It took the best part of a decade and severely tested the owner's patience but we reckon this Holden Torana GTR tribute was well worth the effort
1971 Holden Torana GTR Tribute
This has been a long-term project – I’ve had the car for around 17 years. When I bought the car it was an olive green two door S with drum brakes on the front, and a 173 engine with Trimatic auto.
The guy that I bought it from worked up the road from us and it was a wreck filled with bits and pieces – basically being used as a cupboard. I got it for $400.
It had a lot of rust around the front and rear windscreens. The driver side rear quarter panel had to be replaced and the front lower stone tray was rusty. Apart from that it was pretty good. All the floors were solid, and the boot floor was solid.
We ended up buying a complete LJ quarter panel from the door back, which we unpicked. So we had to cut out the little indicator sections from an LC and weld it in. For the rest of it we just ended up using panel cuts from other cars.
It doesn’t sound like a lot, but I was working and this was a part-time restoration, so the body took about seven years. The cash side of it was a hold-up too. I was an apprentice and didn’t have a lot of money, so the build took about 10 years in total.
Like a lot of people who do long-term builds, I did get fed up. In fact I had it pretty much lined up to be sold and my partner Kerri talked me out of it. I got to a point where I thought I’d put enough money into it and would never be able to finish it. She talked me into hanging on to it and it’s lucky she did. At that point it was in the undercoat stage, so ready for doing the interior and putting colour on it.
The original engine had a blown head gasket and cracked cylinder head, so we got rid of that. I ran into someone I knew at the Ballarat swap meet and the bloke sitting next to him said he had a genuine GTR he said he’d smashed and had kept all the running gear from. I managed to get the factory door trims from him, the 161S engine and all the bolt-ons for that, the original steering wheel and a couple of other bits and pieces for about $400. That was a few years ago and there’s no way you’d get that deal now. I got two doors from him as well. So we tossed all that in the back of the hatchback Torana we had and brought it all home.
I had the engine rebuilt back to factory specs – it’s still got the original camshaft in it. So we put the Aussie M20 gearbox in it – one I rebuilt – just to have something a bit stronger.
The engine itself was still on the standard bore, but the cam retaining plate had broken and the camshaft had come forward and hit the timing case. The previous owner had pulled it out at that stage to repair it and never got any further with it.

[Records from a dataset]
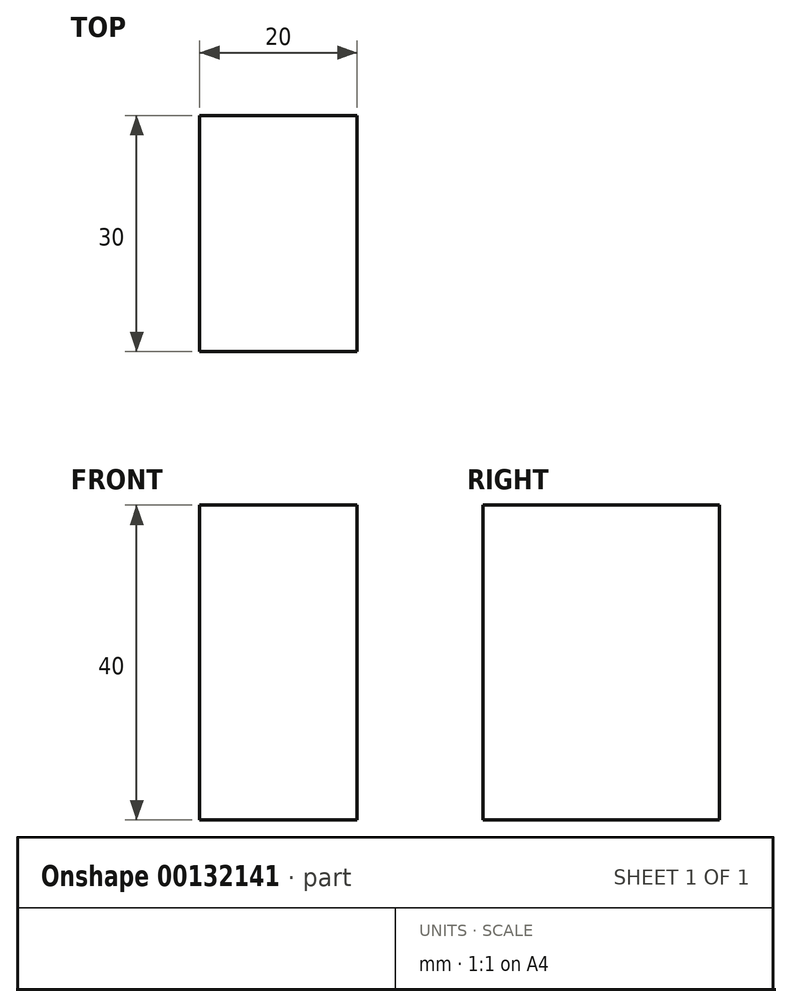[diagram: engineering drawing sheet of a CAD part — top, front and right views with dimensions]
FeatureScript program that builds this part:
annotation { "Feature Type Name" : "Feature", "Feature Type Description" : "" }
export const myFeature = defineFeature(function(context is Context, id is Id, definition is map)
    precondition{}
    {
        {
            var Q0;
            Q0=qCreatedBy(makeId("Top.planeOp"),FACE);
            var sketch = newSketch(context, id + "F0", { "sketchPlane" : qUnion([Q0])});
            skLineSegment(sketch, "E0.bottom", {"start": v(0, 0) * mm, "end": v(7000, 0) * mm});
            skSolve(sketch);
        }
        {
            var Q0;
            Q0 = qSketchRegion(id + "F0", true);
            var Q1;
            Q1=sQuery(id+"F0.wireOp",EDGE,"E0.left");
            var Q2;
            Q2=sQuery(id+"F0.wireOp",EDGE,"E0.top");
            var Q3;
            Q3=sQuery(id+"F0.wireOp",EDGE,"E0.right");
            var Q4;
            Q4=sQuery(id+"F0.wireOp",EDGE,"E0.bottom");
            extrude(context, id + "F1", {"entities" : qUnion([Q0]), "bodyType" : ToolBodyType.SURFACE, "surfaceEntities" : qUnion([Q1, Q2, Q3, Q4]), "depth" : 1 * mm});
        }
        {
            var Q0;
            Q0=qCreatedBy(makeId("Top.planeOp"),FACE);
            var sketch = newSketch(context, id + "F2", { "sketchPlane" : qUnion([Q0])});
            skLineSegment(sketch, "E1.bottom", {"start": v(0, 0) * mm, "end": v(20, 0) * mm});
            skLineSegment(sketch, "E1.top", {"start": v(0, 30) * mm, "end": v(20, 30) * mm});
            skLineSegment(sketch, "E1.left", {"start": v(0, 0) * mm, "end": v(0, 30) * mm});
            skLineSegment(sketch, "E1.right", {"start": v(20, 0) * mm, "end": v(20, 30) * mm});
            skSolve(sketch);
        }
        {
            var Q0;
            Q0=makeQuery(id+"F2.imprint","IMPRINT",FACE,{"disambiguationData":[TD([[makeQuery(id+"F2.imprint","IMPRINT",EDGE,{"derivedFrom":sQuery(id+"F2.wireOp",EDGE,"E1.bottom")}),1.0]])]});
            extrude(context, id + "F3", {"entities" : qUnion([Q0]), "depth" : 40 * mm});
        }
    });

---

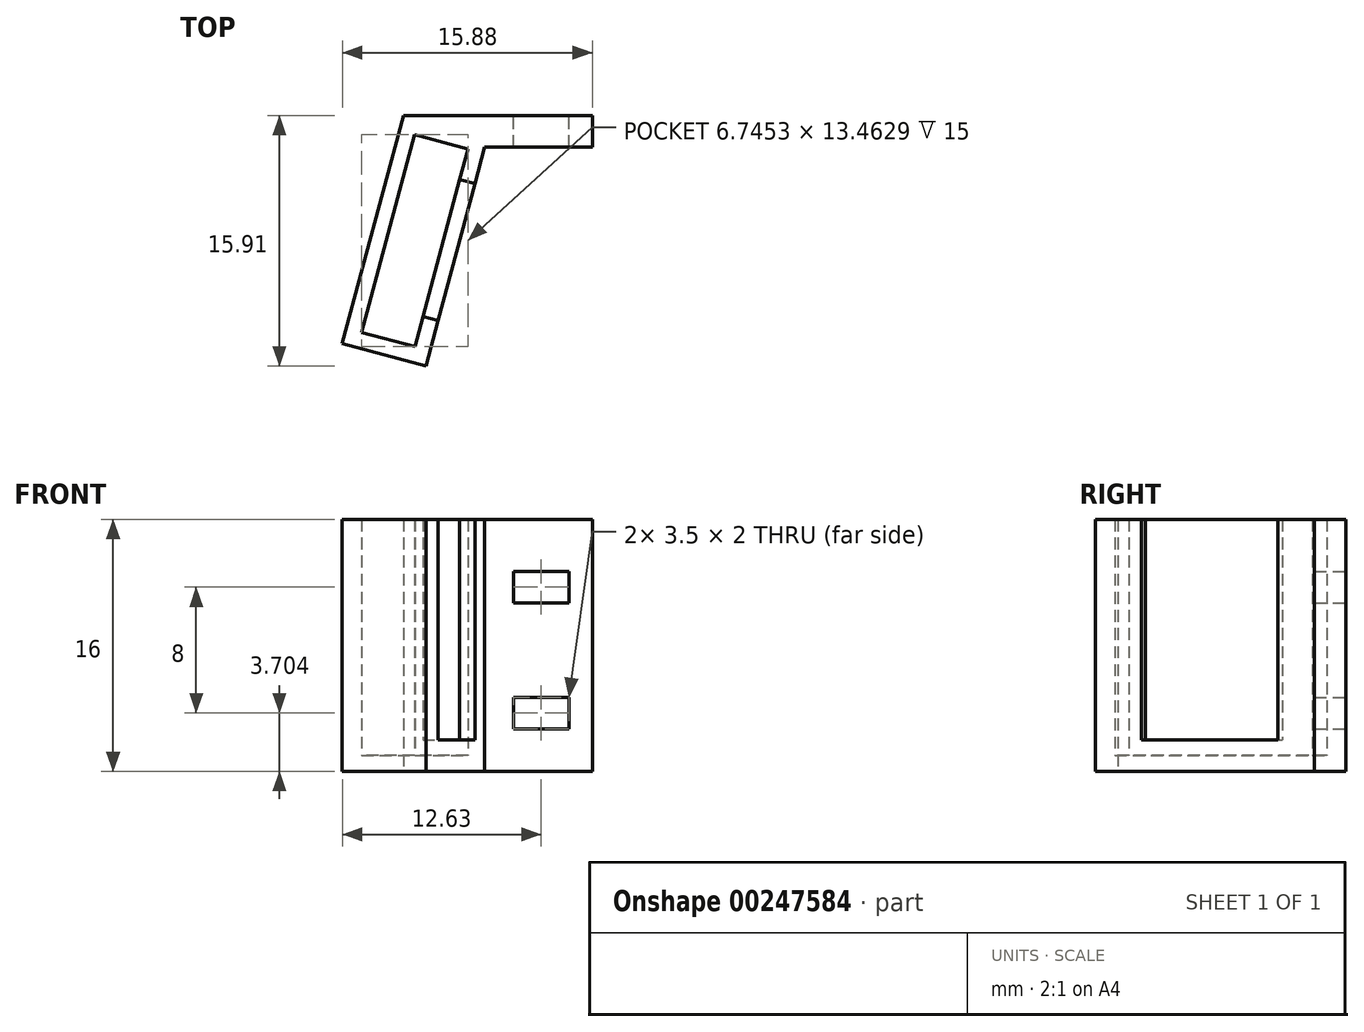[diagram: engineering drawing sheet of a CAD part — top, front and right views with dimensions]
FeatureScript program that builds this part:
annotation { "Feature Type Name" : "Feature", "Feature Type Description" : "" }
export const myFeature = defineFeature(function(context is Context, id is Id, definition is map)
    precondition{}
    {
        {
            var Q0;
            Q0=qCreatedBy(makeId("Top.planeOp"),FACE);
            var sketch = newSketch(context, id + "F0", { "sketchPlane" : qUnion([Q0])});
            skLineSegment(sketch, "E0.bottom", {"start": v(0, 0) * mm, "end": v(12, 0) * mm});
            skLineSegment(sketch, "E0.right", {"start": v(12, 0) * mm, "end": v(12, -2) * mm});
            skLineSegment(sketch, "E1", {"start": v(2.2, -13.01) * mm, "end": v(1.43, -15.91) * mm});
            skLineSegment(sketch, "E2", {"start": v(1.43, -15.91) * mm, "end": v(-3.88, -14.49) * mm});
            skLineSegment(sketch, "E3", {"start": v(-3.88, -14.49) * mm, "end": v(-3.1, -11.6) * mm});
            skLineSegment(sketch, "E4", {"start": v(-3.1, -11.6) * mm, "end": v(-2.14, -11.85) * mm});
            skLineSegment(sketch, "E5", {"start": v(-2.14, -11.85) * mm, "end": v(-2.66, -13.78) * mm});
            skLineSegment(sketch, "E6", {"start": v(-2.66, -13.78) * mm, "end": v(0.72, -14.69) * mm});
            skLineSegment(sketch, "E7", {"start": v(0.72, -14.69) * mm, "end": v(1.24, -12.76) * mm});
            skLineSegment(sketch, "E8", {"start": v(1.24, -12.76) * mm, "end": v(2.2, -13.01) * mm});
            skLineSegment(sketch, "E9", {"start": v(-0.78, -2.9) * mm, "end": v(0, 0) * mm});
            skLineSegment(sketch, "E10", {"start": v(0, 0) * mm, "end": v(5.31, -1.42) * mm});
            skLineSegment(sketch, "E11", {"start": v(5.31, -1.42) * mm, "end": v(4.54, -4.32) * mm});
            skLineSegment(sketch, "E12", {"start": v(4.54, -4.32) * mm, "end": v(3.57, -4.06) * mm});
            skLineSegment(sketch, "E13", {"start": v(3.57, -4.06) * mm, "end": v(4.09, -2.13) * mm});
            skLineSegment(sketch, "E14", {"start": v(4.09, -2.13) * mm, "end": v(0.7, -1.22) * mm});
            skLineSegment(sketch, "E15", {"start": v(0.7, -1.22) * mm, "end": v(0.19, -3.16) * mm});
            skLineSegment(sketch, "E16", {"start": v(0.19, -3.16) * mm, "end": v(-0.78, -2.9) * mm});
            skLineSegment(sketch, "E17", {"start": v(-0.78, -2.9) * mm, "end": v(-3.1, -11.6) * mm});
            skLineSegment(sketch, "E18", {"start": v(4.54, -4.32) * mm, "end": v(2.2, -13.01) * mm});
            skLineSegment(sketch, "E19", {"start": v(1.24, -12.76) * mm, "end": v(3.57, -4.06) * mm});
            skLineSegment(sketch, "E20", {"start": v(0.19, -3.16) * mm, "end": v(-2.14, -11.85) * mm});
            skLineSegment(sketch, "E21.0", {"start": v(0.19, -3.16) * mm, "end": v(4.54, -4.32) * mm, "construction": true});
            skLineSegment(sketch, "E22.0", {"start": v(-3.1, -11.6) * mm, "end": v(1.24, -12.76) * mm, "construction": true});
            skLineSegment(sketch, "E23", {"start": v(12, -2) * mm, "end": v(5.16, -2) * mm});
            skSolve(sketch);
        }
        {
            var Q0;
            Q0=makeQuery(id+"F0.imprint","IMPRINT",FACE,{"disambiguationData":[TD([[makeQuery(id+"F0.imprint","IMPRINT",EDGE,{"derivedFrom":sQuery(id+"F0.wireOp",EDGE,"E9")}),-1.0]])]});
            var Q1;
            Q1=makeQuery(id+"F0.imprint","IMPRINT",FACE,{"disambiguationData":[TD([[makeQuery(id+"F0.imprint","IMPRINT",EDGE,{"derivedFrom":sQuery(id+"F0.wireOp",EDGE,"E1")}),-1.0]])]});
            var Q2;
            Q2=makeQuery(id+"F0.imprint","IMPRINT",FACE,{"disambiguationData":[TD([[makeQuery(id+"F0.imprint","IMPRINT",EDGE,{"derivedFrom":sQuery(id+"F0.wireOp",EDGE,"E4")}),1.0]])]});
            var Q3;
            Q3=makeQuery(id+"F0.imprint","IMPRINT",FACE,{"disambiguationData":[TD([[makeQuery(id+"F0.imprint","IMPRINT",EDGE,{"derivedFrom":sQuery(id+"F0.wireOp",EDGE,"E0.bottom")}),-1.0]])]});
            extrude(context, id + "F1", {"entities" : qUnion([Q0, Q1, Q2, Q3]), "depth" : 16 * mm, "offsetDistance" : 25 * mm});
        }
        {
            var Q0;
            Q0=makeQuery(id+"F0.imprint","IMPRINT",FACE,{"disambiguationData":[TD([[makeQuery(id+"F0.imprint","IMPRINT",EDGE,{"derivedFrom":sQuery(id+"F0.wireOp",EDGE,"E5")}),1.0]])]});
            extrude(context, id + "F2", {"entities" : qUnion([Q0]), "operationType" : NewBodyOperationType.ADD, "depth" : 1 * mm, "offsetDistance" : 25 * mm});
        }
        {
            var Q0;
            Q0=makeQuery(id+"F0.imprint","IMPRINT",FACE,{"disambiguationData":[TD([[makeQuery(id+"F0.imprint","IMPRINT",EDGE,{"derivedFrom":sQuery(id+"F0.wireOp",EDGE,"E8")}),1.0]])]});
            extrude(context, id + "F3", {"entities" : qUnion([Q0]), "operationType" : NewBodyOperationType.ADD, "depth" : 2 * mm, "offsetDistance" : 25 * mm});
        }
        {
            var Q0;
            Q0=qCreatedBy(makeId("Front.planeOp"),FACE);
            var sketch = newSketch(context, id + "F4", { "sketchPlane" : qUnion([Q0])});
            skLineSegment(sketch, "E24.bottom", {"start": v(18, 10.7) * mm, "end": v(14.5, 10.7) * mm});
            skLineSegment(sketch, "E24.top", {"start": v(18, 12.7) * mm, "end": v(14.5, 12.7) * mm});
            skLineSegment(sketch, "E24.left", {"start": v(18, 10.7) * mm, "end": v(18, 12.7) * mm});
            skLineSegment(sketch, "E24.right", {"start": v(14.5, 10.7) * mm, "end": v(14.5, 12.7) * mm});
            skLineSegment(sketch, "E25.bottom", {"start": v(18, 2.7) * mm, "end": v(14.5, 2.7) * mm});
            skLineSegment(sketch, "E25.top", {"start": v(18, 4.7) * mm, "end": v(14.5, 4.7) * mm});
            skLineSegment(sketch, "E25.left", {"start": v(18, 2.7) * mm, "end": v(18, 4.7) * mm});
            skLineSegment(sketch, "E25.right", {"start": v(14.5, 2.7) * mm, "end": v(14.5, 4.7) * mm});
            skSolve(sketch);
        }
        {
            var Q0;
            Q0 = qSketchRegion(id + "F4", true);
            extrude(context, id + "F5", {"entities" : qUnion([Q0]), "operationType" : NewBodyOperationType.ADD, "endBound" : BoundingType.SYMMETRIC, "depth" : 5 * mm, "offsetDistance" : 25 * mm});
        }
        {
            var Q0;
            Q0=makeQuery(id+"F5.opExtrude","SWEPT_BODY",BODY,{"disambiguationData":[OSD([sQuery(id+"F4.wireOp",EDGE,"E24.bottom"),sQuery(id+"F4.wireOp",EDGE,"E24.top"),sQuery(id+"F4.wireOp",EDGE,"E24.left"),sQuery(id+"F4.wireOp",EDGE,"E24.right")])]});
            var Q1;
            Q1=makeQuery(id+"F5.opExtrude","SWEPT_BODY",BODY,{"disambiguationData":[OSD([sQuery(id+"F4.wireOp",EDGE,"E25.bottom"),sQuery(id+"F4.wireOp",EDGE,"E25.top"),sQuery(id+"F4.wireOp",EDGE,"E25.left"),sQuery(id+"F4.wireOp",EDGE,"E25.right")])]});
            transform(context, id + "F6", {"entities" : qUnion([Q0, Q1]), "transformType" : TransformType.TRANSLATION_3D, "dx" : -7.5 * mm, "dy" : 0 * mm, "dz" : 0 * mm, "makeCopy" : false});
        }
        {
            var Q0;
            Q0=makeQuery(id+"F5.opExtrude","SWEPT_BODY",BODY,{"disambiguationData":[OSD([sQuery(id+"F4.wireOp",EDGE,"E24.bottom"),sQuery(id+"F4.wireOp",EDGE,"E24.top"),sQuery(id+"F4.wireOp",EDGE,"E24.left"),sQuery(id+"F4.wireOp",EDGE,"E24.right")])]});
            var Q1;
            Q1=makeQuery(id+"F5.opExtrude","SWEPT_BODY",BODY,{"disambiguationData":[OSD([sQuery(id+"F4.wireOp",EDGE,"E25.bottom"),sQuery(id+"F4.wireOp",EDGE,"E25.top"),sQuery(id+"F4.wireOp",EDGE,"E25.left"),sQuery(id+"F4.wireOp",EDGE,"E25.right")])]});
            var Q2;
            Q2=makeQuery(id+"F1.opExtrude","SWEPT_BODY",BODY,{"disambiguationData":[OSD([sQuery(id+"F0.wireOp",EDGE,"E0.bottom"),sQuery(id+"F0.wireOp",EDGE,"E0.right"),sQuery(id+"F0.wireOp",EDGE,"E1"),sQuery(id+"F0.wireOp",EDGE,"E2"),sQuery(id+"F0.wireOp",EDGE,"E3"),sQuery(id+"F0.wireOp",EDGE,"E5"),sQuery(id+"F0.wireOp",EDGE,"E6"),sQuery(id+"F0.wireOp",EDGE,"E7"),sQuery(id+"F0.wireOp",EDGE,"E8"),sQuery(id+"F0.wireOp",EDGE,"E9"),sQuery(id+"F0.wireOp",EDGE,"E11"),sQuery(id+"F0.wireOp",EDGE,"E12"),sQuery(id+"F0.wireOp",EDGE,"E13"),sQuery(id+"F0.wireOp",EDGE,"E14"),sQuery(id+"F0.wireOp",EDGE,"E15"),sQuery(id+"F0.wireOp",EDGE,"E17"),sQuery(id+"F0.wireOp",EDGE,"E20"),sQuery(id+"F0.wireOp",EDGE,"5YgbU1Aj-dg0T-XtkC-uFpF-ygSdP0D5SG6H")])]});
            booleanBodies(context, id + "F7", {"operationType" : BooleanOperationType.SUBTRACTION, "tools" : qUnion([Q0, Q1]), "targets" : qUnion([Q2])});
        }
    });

▶ [To be done]
Carry on the Holden Torana GTR tribute story from the point where it stops. The data has no connection to the Holden Torana restoration story.

▶ [Result of the exercise]
That motor I left up to my engine builder to do – I was still an apprentice and didn’t want to gamble with an something that was pretty rare. The gearbox we did, that was fairly easy. The diff we sent the centre off to get done, while I did all the brakes and bearings myself. We changed the front to discs and had both the booster and master cylinder reconditioned. A full conversion there.
The brakes are the same as the standard GTR, disc front and drum rear.
It was a column shift auto car as well, so we had to change the steering column over to manual shift and cut the floor in the right spot for the four-speed to come through. Quite a big job.
As for the colour, the first time I ever saw a GTR was a mate’s car that I saw at a lot of shows. I essentially based my car on that. Although a few weeks before we put the colour on I was considering going with green, but I’m glad I went with this colour.
The hardest part of the build was getting all the finer details correct, like the spare wheel bracket in the boot. The guards involved a lot of work, too. I actually got a genuine set of flutes out of another set of original guards and we managed to weld them in. Trying to get the little hard parts was the biggest thing to do.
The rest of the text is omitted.